Première phrase, très longue pour un seul point d'interrogation, nous allons donc essayer de mieux l'organiser. L'avantage avec une question presque mentale qui introduit les suivantes, c'est qu'elle oriente la lecture, mais ça doit être fait avec plus de simplicité. Ainsi, on pourrait s'imaginer que l'inspecteur a pensé ainsi : « que faisait ce suspect sur la scène du crime une heure auparavant ? » et on va mettre en valeur ce principe en utilisant les deux points qui évoquent ce lien entre la question et l'intention de l'inspecteur de comprendre :

L'inspecteur voulait en savoir plus sur le mystérieux inconnu : que faisait-il sur la scène du crime une heure auparavant ?

Ensuite, une heure auparavant ne renvoyant vers rien de très précis il ne faut pas hésiter à être méticuleux :

L'inspecteur voulait en savoir plus sur le mystérieux inconnu : que faisait-il sur la scène du crime une heure avant que celui-ci ne soit commis ?

Ensuite, la seconde phrase est pire, elle demande trop de concentration au lecteur alors que nous indiquons des informations essentielles, il est donc préférable de reprendre toute la structure. Puisque je vais séparer la phrase en deux, le lien va être cassé : il est essentiel de réintroduire le sens de la phrase puisqu'elle va être coupée en deux ; je rappelle ici que lorsqu'on coupe une phrase en deux on casse le lien entre deux propositions, il faut donc réintroduire ce dont on parle (ici, vous avez été aperçus sera renvoyé dans la deuxième phrase vers vous a vu pour réintroduire ce dont je parle) :

« Asseyez-vous ! Vous avez été aperçus dans la rue Montgentil, au carrefour du Potimarron ; il était près de 18h. Un témoin qui se trouvait dans un magasin à côté de la scène du crime vous a vu ; qui êtes vous ? »

Ensuite, il ne faut pas hésiter à mettre les horaires en toutes lettres. Mettre les nombres en toutes lettres, c'est plus élégant, et donc, dans un roman, il faut s'habituer à le faire. Le « qui êtes-vous » paraît également détaché du reste, il ne faut pas hésiter à l'inscrire dans la continuité du dialogue. Souligner le lien entre les informations les plus importantes, c'est permettre au lecteur de se faire une bonne idée de ce qu'il trouvera dans le récit :

« Asseyez-vous ! Vous avez été aperçus dans la rue Montgentil, au carrefour du Potimarron ; il était près de dix-huit heures. Un témoin qui se trouvait dans un magasin à côté de la scène du crime vous a vu ; c'est la raison pour laquelle je veux savoir qui vous êtes ! »

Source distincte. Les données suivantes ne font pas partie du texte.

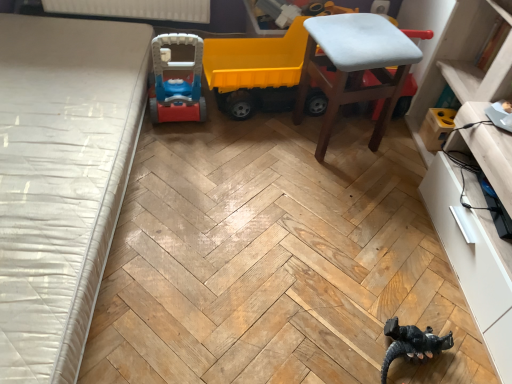
You are a GUI agent. You are given a task and a screenshot of the screen. Output one action in this format:
    pyautogui.click(x=<x>, y=<y>)
    Task: Click on the free spot below black matte toy dinosaur at lower right (from a real-world perspective)
    
    Given the screenshot: What is the action you would take?
    pyautogui.click(x=414, y=359)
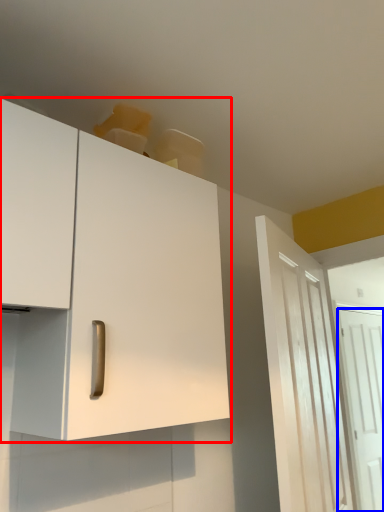
Question: Which object is closer to the camera taking this photo, cabinetry (highlighted by a red box) or door (highlighted by a blue box)?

La réponse n'apparaît pas. Jean François dit : « Vous essayez de me faire dire ce que je ne veux pas dire alors que ce serait dangereux pour moi car je suis innocent, » alors que ça ne semble pas vraiment avoir de rapport avec ce que dit l'inspecteur précédemment. Ça arrive souvent qu'un suspect refuse de répondre à une question, mais il ne faut pas hésiter à le préciser pour marquer l'absence de réponse :

─ Allez savoir... répondit l'homme. Vous essayez de me faire dire ce que je ne veux pas dire alors que ce serait dangereux pour moi car je suis innocent. »


Ensuite, on a un problème, l'argumentaire est placé ici avant d'introduire le thème de la conversation, sans compter que cette affirmation est soulignée par la conjonction car, ce qui rallonge le sens et le complexifie. Bref ! On est perdu. N'hésitons pas à donner plus de repères au lecteur en soulignant de quoi Jean François parle. Inversons la phrase pour faciliter la compréhension :

─ Allez savoir... répondit l'homme. Je suis innocent ! Vous essayez de me faire dire ce que je ne veux pas dire alors que ce serait dangereux pour moi. »


Bon, nous avons nos première informations, passons directement à la suite en préférant ce qui est essentiel :

« Et que faisiez-vous ? demanda-t-il soudainement.
─ Votre question sera très facile à éviter, je me promenais alors, vous ne me croyez pas inspecteur ?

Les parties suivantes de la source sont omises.